■ **Source text**:
****************

On Wed, Nov 18, 2020 at 6:24 PM Bill Gunshannon via cctalk <
cctalk at classiccmp.org> wrote:
On 11/18/20 8:16 PM, Warner Losh via cctalk wrote:
On Wed, Nov 18, 2020 at 6:00 PM Paul Koning via
cctalk <
cctalk at classiccmp.org> wrote:
>
>
>> On Nov 18, 2020, at 5:56 PM, Chuck Guzis via cctalk <
> cctalk at classiccmp.org> wrote:
>>
>> Tangential to this, I've long wondered about some things relating to
>> SSDs. Are there any solid figures on their retention period after
years
>> of being unpowered?
>>
>> The reason I ask is that I've long been in the habit of simply shelving
>> an old hard drive when I upgrade or replace a system. I've got hard
>> drives that still work that hail back to the days of OS/2 1.1; some
>> larger ones go back to the 1970s.
>
> You should be able to find the answer in the drive specs.
>
> As I understand it, there are two rather different ranges of answer
> depending on whether you're looking at an enterprise class drive, which
is
> optimized for high speed and large total
amount of data written, vs. a
> consumer drive. The power-off retention spec is much shorter for the
> enterprise drives. I forgot the numbers; I vaguely remember it being
less
than a
year.
For SSD devices, based on NAND Flash, the specs for retention are 90 days
for enterprise drives and 1 year for consumer drives, both at 20C. The
difference allows enterprise drives to trade retention for increased
write
rate.
> If the drive has power it will do something analogous to DRAM refresh to
> keep the bits in good shape. But it seems that the HDD rule that you
can
just set
a drive on the shelf for a decade (ditto with other magnetic
media) does not necessarily carry over to SSD.
Yes. NAND is just a bunch of small capacitors that decay over time. The
bit
error rate increases following the arrhenius law.
The ECC that goes along
with NAND is paired to allow NAND that's almost worn out to still retain
data for {3 months/1 year} given its expected bit error rate when it's
almost worn out when programmed, coupled with the expected decay during
the
specified retention time.
Also note I said "at 20C." The acceleration effect can be quite
pronounced
should the data center suffer some catastrophic
event that leaves it
without power in a super hot environment for weeks or months. At ~70C the
acceleration factor can be as high as 30-90x, which can render enterprise
drives not reliable after a few days baking at high temperatures.
Brand new NAND, on the other hand, typically has retention capabilities
measured in years or tens of years. It's the wear and tear of use that
makes it less reliable, often much less reliable. And the multi level per
cell technologies are much worse than the single level per cell. It's one
reason that the smaller number of bits per cell NAND tends to last longer
than larger bits per cell, all other things being equal. The smaller
process sizes also were less reliable since they could store fewer
electrons (sometimes as few as a dozen or two per state). 3D NAND was so
much better because it could grow vertically, allowing NAND manufacturers
to return to larger process sizes and still increase density, also giving
better endurance for a time...
An interesting write-up. Brings up a question on a slightly related
item. Do Compact Flash and SD have the same short life when not
powered? What things like Flash Memory used to hold firmware on
other kinds of chips.
Yes. They do. It's all the same NAND. However, as I said, freshly made NAND
tends to have very long retention times, so for those use cases, the
application is fine. Unless you are doing a lot of writing to the drive
where the firmware is on, you'll see good results. And a lot usually means
on the order or rewriting the drive every day. Almost all CF (larger than
around 16MB) and SD cards (larger than about 32MB) have wear leveling as
well, which periodically moves the cold OS data around to even out the P/E
cycles the erase blocks across the device. Also, most of the time, the
firmware is in devices that's powered on, so it will move the data should
it decay too much, even when there's not a lot of traffic to the drive
(especially, that's when the FTL loves to do its housekeeping).
'writing often' for NAND in this context is usually measured in 'several
times per day', though with QLC drives, this can be as little as 0.3 or
0.1. The drive writes per day (DWPD) is a spec sheet item these days, and
different levels of drive have differing values clustering around 0.3, 1, 3
and higher...
Warner

****************

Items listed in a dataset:
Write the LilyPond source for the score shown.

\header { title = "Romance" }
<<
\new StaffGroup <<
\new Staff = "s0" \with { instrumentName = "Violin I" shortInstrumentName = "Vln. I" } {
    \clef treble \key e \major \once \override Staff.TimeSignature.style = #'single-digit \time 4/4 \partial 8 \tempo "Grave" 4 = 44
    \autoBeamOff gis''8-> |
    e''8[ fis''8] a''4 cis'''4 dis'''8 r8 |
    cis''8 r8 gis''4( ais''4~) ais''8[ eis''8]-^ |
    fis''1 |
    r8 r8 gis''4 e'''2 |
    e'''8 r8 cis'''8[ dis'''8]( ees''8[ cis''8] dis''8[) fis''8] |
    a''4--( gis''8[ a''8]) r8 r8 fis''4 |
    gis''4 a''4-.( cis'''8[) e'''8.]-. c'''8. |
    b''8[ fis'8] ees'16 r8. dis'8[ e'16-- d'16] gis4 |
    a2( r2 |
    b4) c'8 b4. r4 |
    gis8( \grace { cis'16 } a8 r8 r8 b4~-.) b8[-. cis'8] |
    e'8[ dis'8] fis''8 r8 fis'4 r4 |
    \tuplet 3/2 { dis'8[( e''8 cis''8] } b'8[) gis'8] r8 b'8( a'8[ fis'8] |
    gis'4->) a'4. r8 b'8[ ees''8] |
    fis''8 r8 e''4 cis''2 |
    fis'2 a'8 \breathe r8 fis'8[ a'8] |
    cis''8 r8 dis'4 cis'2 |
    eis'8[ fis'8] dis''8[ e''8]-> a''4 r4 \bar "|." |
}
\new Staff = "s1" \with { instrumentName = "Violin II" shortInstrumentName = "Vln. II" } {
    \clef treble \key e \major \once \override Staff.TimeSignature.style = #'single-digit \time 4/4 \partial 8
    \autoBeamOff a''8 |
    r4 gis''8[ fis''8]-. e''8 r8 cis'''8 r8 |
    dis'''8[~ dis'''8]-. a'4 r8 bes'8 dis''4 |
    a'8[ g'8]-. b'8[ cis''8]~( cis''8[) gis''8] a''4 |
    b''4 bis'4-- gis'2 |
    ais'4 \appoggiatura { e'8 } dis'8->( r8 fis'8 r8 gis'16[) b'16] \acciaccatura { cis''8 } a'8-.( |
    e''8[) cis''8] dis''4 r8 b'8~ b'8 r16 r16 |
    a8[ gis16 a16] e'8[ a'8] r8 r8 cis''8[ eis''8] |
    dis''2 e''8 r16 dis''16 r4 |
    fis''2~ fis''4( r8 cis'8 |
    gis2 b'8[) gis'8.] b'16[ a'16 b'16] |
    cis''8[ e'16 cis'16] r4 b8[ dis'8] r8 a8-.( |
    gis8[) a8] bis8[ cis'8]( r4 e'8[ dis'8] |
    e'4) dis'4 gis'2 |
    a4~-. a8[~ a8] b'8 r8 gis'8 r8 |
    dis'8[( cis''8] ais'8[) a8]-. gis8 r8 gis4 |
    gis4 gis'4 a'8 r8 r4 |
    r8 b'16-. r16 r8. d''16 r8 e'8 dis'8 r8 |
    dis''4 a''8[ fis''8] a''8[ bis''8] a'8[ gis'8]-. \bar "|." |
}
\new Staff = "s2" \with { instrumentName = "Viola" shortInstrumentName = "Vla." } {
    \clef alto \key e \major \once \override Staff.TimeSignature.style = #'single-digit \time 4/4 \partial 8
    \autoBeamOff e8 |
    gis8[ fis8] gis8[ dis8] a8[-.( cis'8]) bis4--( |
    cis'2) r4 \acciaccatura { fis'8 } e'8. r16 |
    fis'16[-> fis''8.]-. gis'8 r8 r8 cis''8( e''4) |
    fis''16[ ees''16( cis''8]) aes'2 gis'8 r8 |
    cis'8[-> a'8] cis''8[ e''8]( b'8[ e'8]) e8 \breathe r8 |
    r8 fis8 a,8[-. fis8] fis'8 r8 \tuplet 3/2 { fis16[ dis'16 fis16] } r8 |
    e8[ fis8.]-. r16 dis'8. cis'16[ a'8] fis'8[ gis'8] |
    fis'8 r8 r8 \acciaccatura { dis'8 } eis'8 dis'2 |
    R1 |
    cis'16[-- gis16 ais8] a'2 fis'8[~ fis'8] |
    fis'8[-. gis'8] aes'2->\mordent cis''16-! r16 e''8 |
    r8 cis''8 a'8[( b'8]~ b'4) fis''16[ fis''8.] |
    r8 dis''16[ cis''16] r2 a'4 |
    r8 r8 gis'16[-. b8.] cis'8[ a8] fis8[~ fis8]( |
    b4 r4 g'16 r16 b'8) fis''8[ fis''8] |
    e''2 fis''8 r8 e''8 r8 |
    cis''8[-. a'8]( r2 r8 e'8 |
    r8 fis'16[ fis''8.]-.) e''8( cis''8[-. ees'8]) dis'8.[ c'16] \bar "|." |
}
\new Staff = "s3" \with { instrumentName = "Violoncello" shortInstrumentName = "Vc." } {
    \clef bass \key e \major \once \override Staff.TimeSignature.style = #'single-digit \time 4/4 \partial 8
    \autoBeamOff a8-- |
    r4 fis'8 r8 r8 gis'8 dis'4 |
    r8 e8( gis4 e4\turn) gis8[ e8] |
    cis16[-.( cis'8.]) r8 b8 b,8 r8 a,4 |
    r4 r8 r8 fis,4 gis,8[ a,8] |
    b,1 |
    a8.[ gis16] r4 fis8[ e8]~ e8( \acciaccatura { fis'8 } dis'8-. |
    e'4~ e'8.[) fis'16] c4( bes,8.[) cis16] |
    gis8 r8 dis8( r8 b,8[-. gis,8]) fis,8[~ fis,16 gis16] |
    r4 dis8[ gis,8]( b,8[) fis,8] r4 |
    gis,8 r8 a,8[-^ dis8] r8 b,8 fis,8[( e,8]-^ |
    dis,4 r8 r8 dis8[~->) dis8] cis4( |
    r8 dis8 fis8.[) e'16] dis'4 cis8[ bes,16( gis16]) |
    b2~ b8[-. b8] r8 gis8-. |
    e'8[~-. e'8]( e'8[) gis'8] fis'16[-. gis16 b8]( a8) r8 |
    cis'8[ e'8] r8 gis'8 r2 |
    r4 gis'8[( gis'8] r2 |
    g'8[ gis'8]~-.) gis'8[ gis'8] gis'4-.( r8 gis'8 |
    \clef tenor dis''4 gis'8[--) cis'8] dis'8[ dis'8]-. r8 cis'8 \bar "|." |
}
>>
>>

****************

■ **What you will do**:
• a. According to the SSD retention thread, what are the power-off retention specs at 20C for enterprise and consumer NAND flash drives?
• b. Summarize the SSD retention thread in two sentences.

■ **Worked answers**:
• a. The retention spec is 90 days for enterprise drives and 1 year for consumer drives.

• b. NAND flash SSDs are specified to retain data unpowered for 90 days (enterprise) or 1 year (consumer) at 20C, and retention falls with wear, more bits per cell, and higher temperatures. Compact Flash and SD cards use the same NAND, but fresh NAND holds data for years, so firmware storage and lightly written cards work well.